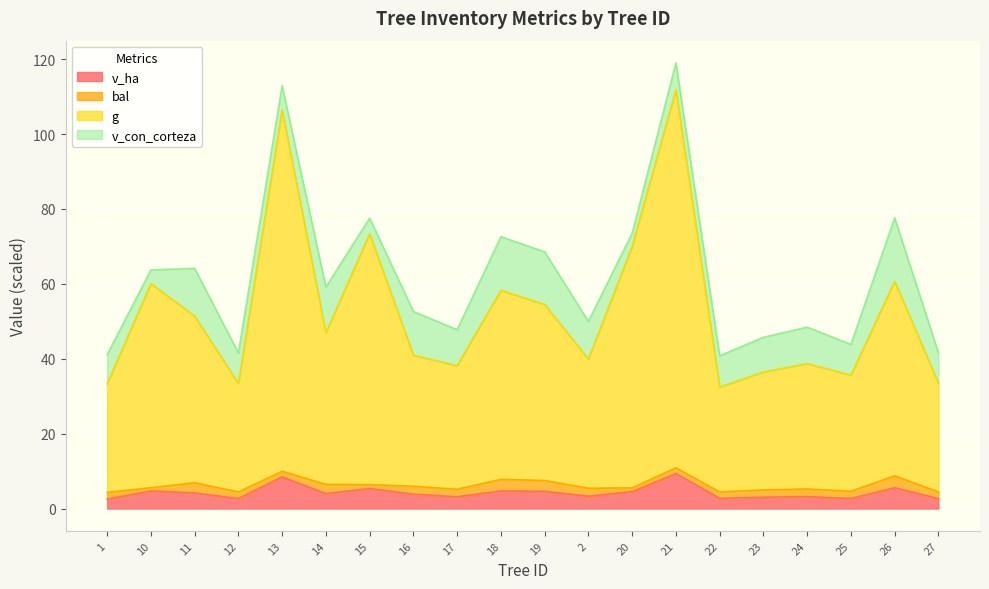

True or false: g and v_ha intersect in this chart.

False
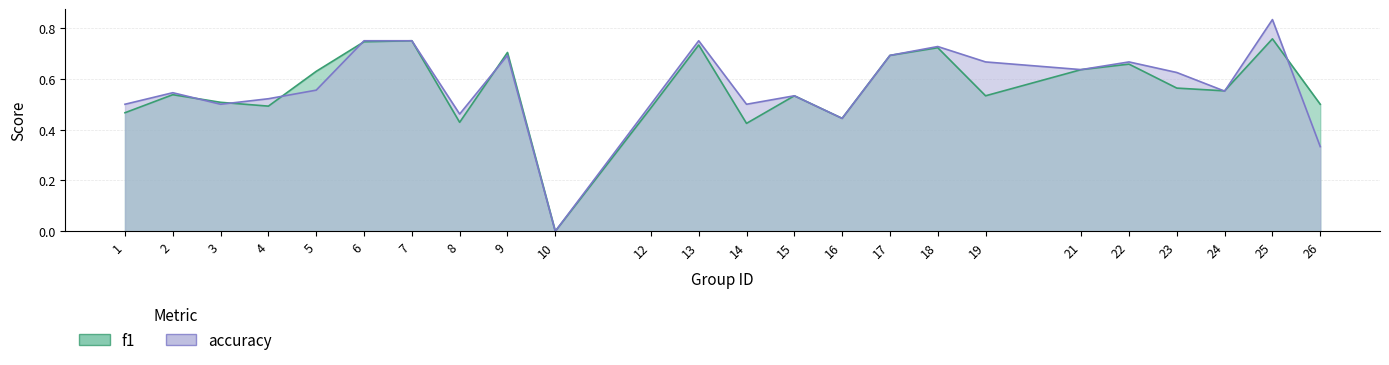

How many values in the f1 series exceed 0?

23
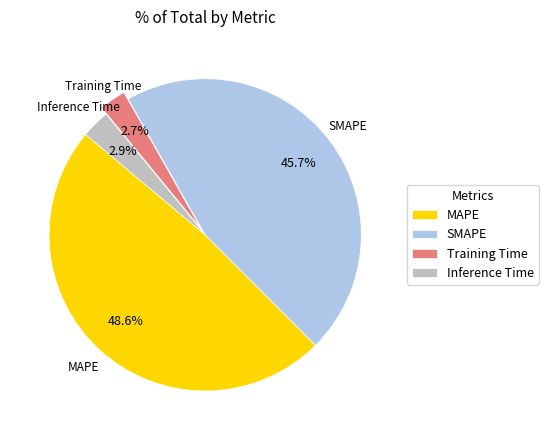

True or false: Training Time accounts for 3% of the total.

True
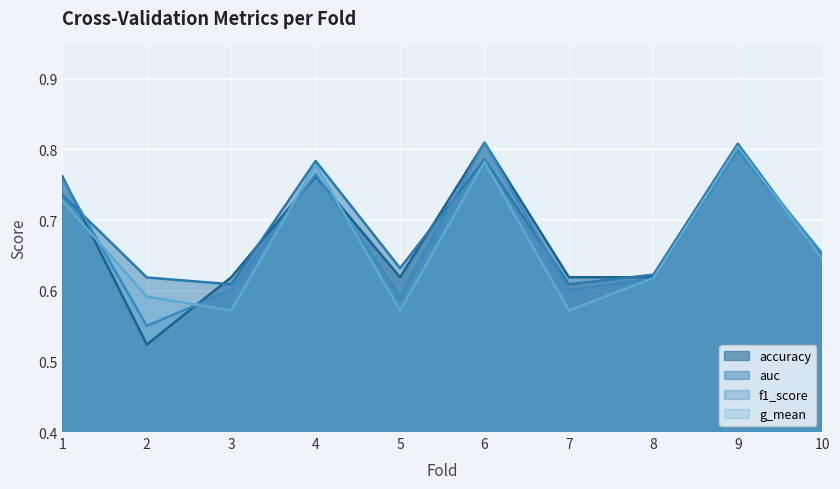

What is the difference between the maximum and minimum values in the g_mean series?

0.2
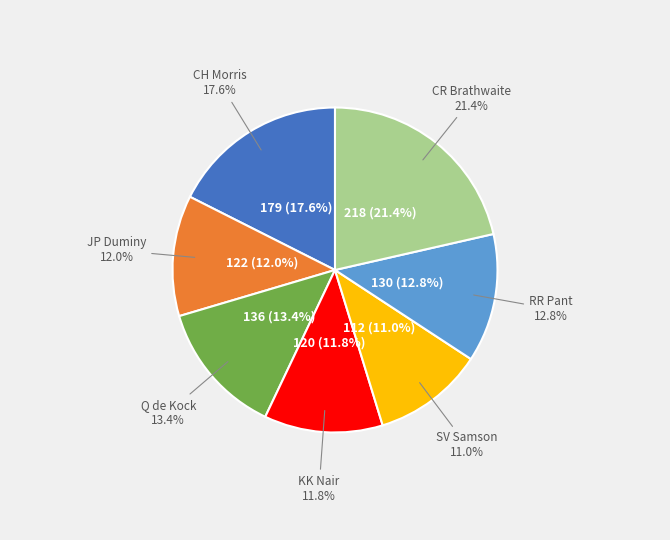

Is there any slice that represents more than half of the pie?

No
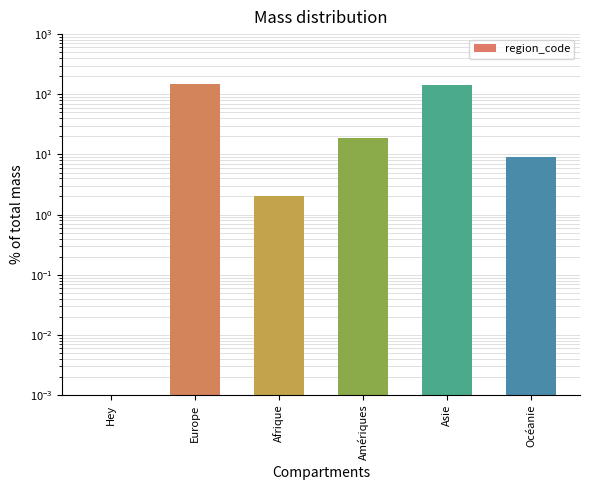

What is the label of the 6th bar from the right?

Hey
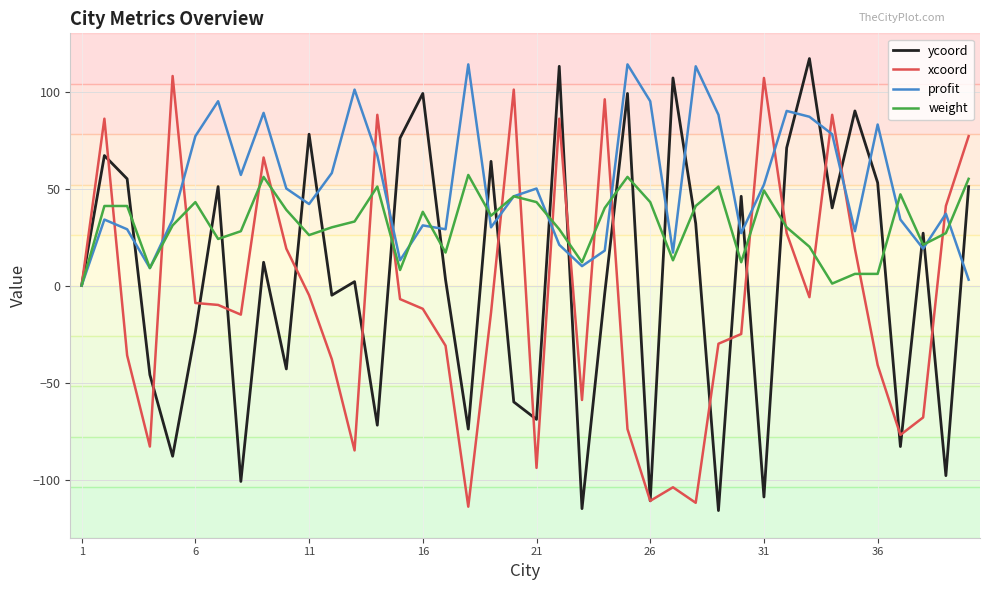

How many lines are shown in the chart?

4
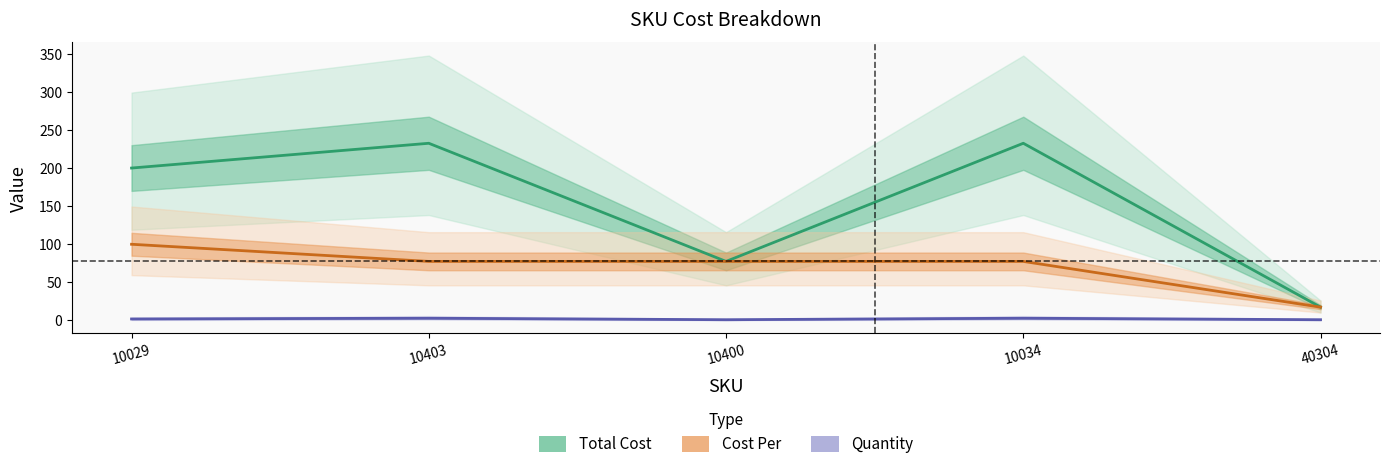

Reading left to right, extract all data points from this chart.

Total Cost: 200.0	232.5	77.5	232.5	17.5
Cost Per: 100.0	77.5	77.5	77.5	17.5
Quantity: 2.0	3.0	1.0	3.0	1.0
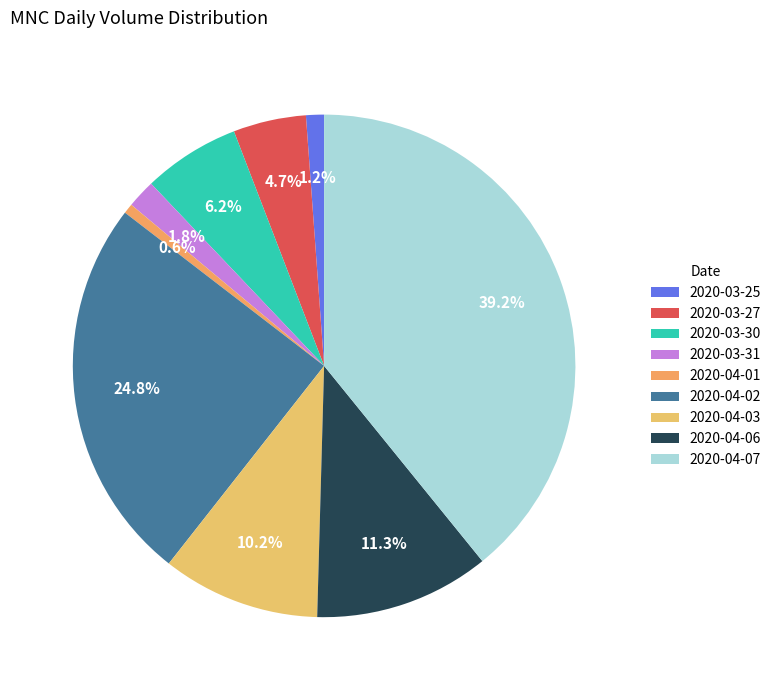

To the nearest percent, what is the difference between the largest and smallest slice percentages?

39%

Exercise:
Show each line of the listing above that contains the word "True". Case counts, so only lines where it appears with the same capitalization should be included.

Answer:
True or false: g and v_ha intersect in this chart.
True or false: Training Time accounts for 3% of the total.
True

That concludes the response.